• [EXTRACTED ENTRIES]
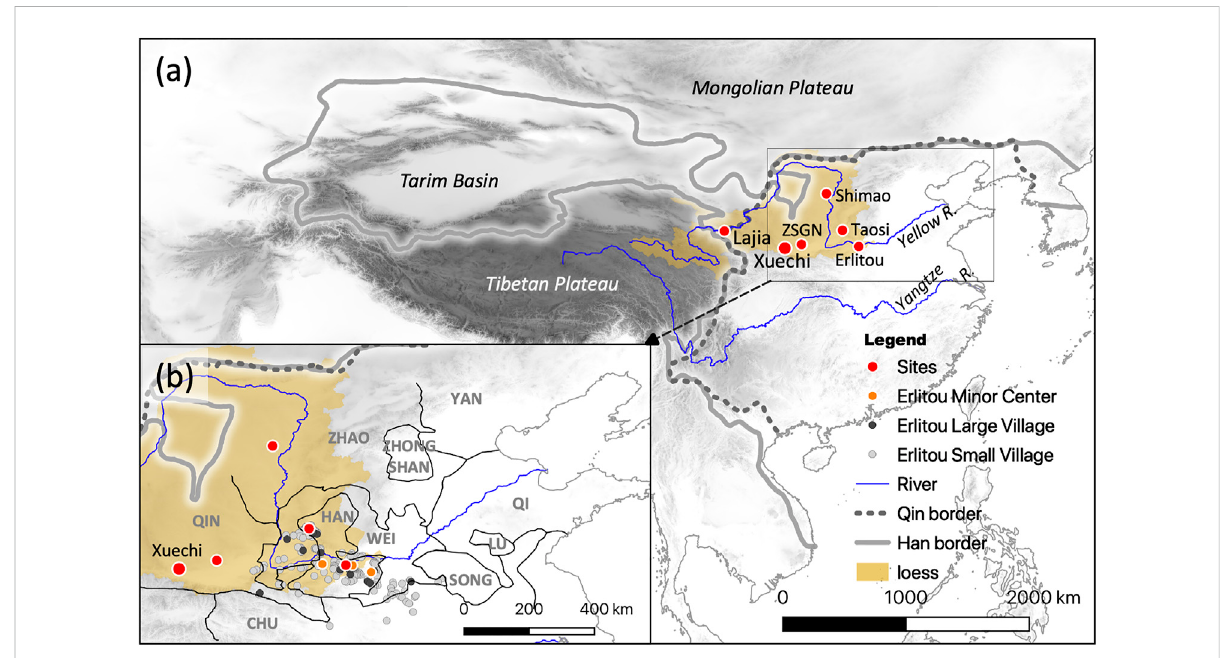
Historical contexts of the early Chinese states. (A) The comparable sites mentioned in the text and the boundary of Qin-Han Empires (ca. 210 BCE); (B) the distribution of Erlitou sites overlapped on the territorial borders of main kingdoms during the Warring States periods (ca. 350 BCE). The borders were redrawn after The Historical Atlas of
--
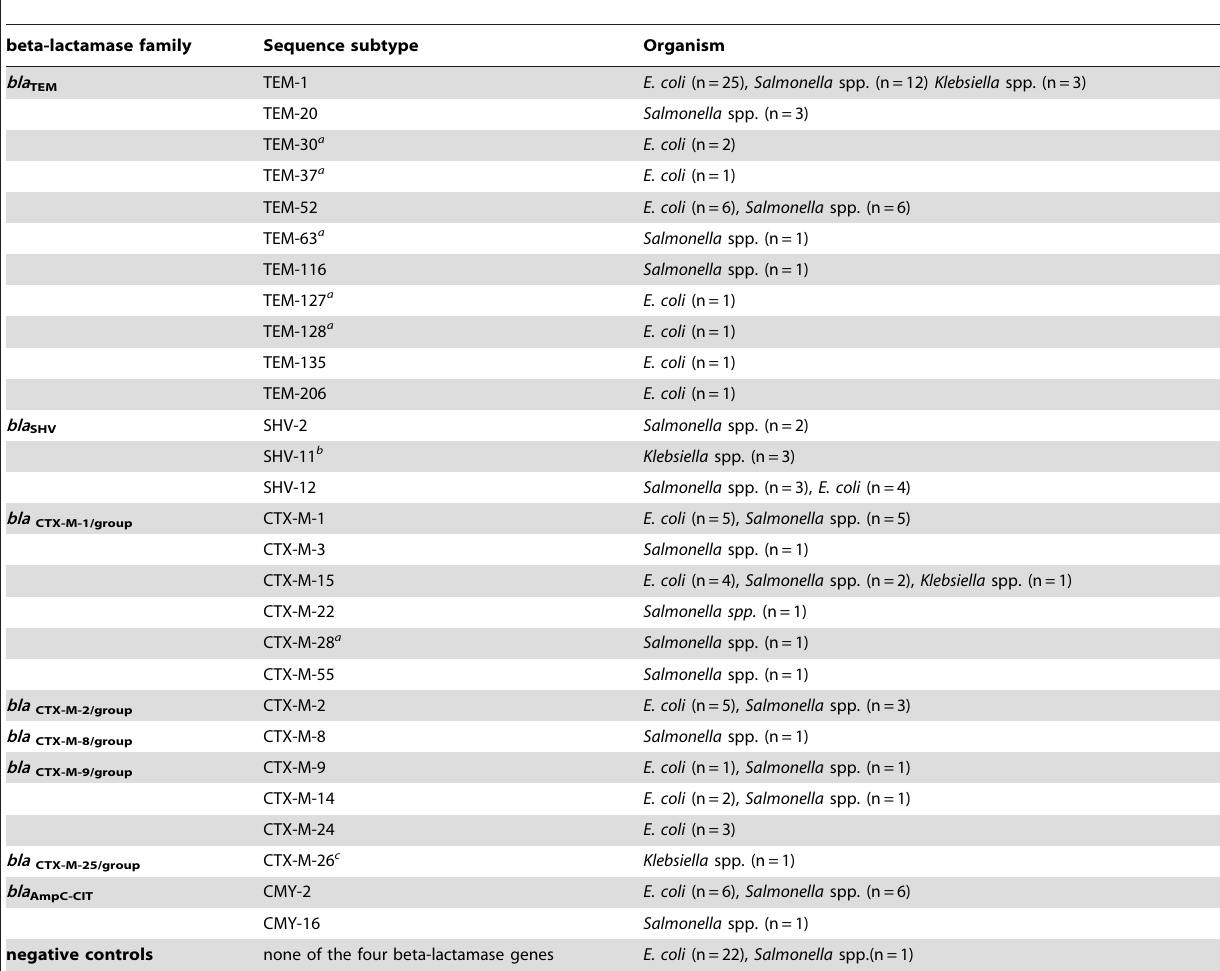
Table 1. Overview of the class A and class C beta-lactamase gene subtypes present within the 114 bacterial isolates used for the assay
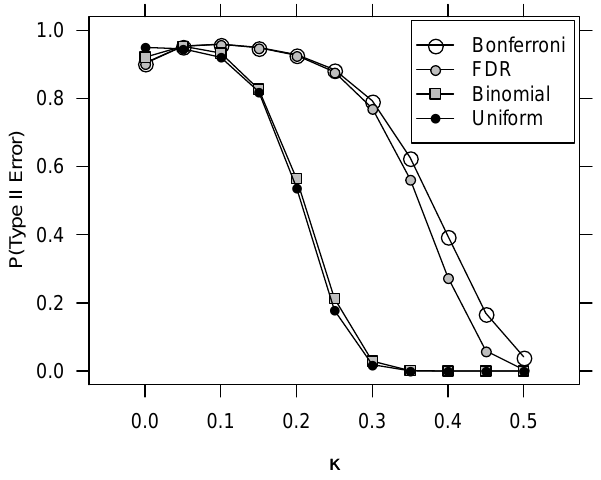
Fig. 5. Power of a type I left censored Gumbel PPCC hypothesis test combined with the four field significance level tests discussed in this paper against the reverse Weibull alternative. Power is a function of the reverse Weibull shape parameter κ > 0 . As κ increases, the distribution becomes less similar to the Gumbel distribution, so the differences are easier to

• [ASSIGNMENT] Beginning with the line holding "Table 1. Overview" in the material above, restate word for word each line through the line holding "Fig. 5. Power", and exclude pictures.

• [RESULT]
Table 1. Overview of the class A and class C beta-lactamase gene subtypes present within the 114 bacterial isolates used for the assay
Fig. 5. Power of a type I left censored Gumbel PPCC hypothesis test combined with the four field significance level tests discussed in this paper against the reverse Weibull alternative. Power is a function of the reverse Weibull shape parameter κ > 0 . As κ increases, the distribution becomes less similar to the Gumbel distribution, so the differences are easier to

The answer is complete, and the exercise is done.